Jonathan Cope, the CSI chapter chair, said “Free speech is a core value of academic unions. We all became educators to encourage our students to use their voices–whether we agree with them or not. We believe we should let our students speak. Moreover, overruling the recommendations of legitimate faculty governance bodies should be of concern to every PSC-CUNY member at CSI. We genuinely hope that the CSI president reconsiders this decision before the 2026 commencement ceremonies.”

Jay Arena, a professor of sociology at CSI and a member of the CSI faculty senate who participated in the rally, said, “The outrage of faculty was on display two days after the April 28 demonstration, at the college’s faculty senate and college council governance meetings. In a landslide vote, 29-2, faculty voted in favor of a resolution demanding Lynch revoke his edict and allow a live, not recorded, student address. The vote was preceded by a parade of faculty, many who have never or rarely spoken at the gathering, who passionately spoke in favor of the resolution.”

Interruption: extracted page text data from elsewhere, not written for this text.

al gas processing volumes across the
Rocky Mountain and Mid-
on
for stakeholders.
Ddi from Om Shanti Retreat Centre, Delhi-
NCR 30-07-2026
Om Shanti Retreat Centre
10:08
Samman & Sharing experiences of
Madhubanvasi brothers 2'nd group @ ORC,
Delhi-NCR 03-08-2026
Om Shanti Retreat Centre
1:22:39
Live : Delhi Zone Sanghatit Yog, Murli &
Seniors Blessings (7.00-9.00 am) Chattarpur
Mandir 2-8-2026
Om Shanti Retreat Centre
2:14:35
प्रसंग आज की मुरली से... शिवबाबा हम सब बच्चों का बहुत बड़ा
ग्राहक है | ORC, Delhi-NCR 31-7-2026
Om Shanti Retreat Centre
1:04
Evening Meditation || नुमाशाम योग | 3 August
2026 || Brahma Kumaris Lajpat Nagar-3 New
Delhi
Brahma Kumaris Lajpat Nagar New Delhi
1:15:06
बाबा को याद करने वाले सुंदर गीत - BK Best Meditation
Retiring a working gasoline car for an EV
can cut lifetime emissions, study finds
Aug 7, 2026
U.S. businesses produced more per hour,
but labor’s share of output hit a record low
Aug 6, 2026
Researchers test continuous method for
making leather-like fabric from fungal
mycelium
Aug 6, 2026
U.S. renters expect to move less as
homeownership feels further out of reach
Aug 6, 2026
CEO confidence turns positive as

On May 5, the CUNY University Faculty Senate passed a resolution urging “college presidents and school deans at [CUNY] to allow Graduation Speakers…to share their words live and in person on graduation podia, in affirmation of CUNY’s commitment to Free Speech principles.” The resolution cited the Supreme Court case Tinker v. Des Moines Independent Community School district, which “ruled that ‘students do not shed their constitutional rights to freedom of speech or expression at the schoolhouse gate,’  and that free speech can be curtailed only when it can be shown that the speech in question would pose a ‘material and substantial disruption to the learning environment.”

In Queens, PSC members at York College are protesting their college’s decision to hold commencement at nearby St. John’s University, a Catholic institution that recently invoked “religious exemption” to end recognition of its two faculty unions—the St. John’s University Chapter of the American Association of University Professors (SJU-AAUP) and the Faculty Association (FA).

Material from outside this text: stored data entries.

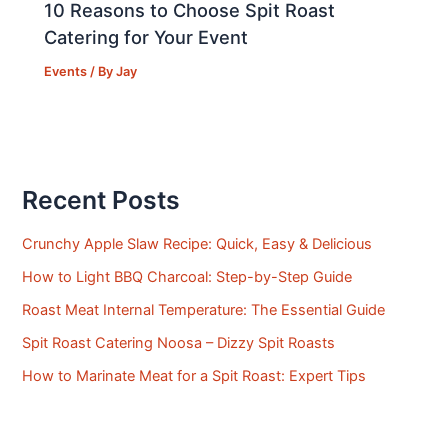
10 Reasons to Choose Spit Roast
Catering for Your Event
Events
/ By
Jay
Recent Posts
Crunchy Apple Slaw Recipe: Quick, Easy & Delicious
How to Light BBQ Charcoal: Step-by-Step Guide
Roast Meat Internal Temperature: The Essential Guide
Spit Roast Catering Noosa – Dizzy Spit Roasts
How to Marinate Meat for a Spit Roast: Expert Tips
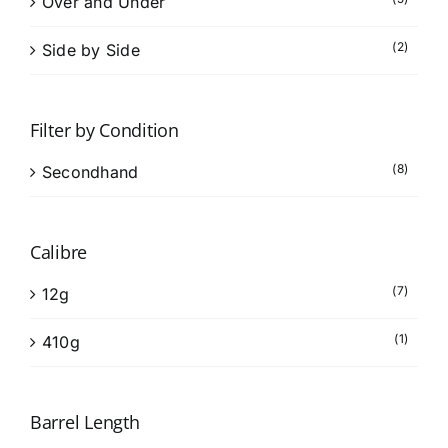
Over and Under
(2)
Side by Side
Filter by Condition
(8)
Secondhand
Calibre
(7)
12g
(1)
410g
Barrel Length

PSC members rallied with the SJU unions outside Madison Square Garden in March right before Saint John’s first game in the NCAA tournament to call out the union busting.

“As we know, St. John’s University has recently engaged in union busting,” said Freya Pritchard, the PSC chapter chair at York. “In particular, on February 19 of this year, the president of St. John’s University notified the faculty of St. John’s University that the university would no longer recognize the two unions that represent the faculty at St. John’s University. Regrettably, York College is planning to hold its graduation this year at St, John’s University. I do not know if it is the intention of the administration of York College to support union busting.”

She added, “However, regardless of their intention, supporting union busting is exactly what they are doing. This is not an issue for just York College or even for just other CUNY campuses but for all union members and supporters.”

The York chapter is organizing faculty and staff to wear stickers at the commencement that say “We stand with St. John’s faculty.”